Mas o caminho para tornar o Jequitinhonha visível aos olhos do mundo foi longo. Há alguns anos, a ONG Rede Artesol passou a oferecer apoio e curadoria ao trabalho da comunidade. "Aprendemos vendas pela internet, precificação, logística e comercial, além de eles divulgarem nosso trabalho".
Assim, as esculturas de mulheres, homens e animais chegam com mais facilidade ao Brasil todo e encantam. A inspiração? "Vem do amor que eu carrego pela minha família e pela natureza. Depois de uns anos na produção de cerâmica, comecei a aperfeiçoar as esculturas nos traços de membros da minha família, como minha mãe, algumas amigas e minhas filhas", diz Zezinha.

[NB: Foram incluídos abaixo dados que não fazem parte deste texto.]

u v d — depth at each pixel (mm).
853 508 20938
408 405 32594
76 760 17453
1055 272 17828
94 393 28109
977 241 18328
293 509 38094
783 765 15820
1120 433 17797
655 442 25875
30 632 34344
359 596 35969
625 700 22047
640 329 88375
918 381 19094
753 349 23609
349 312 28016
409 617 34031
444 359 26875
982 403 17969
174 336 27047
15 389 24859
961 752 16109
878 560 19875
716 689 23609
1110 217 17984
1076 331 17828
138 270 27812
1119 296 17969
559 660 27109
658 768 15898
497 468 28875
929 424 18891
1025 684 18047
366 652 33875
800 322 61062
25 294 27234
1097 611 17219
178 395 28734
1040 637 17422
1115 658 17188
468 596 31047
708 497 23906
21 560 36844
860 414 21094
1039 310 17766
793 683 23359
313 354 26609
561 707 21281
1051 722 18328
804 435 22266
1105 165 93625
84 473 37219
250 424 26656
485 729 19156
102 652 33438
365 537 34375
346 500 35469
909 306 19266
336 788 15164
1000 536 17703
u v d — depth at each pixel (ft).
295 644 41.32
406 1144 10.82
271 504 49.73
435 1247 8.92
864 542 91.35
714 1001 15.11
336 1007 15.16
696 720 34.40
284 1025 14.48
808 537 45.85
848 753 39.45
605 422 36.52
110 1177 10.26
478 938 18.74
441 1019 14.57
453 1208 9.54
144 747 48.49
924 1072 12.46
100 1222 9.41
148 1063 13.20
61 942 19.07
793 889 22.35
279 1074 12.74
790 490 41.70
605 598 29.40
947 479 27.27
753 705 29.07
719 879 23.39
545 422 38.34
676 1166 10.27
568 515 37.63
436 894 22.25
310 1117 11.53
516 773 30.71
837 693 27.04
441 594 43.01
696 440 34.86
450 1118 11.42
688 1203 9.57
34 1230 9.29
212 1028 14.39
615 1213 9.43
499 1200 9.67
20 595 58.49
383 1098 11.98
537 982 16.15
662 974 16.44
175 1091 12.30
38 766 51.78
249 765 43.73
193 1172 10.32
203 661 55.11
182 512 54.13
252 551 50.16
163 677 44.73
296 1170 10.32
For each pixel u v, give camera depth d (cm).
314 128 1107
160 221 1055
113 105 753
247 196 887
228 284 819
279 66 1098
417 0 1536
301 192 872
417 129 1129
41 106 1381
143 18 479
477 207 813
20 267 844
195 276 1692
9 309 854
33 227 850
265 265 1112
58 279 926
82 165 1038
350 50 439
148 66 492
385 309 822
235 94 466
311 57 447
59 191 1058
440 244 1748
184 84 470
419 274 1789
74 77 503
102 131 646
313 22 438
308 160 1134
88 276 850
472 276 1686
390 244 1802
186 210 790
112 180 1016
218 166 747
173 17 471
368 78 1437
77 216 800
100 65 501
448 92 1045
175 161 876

Peguei gosto em pintar em minhas esculturas os vestidos mais lindos que imaginava. Eu me via neles, adoraria poder vestir algo assim."
Do barro à arte
O trabalho é intenso e envolve a família toda. "Começa com a coleta do barro, no barreiro, pelo meu marido. Trazemos para casa e levamos para a gangorra, que é uma ferramenta de madeira muito antiga usada para socar e triturar o barro. Depois que vira um pó, eu amasso com água e começo a modelar pela base", diz.
Depois de modelada em altura e proporção, cada peça descansa e seca. É hora de suas duas filhas pintarem com cores extraídas da própria natureza, usando penas, palito de bambu ou um pedaço de pano.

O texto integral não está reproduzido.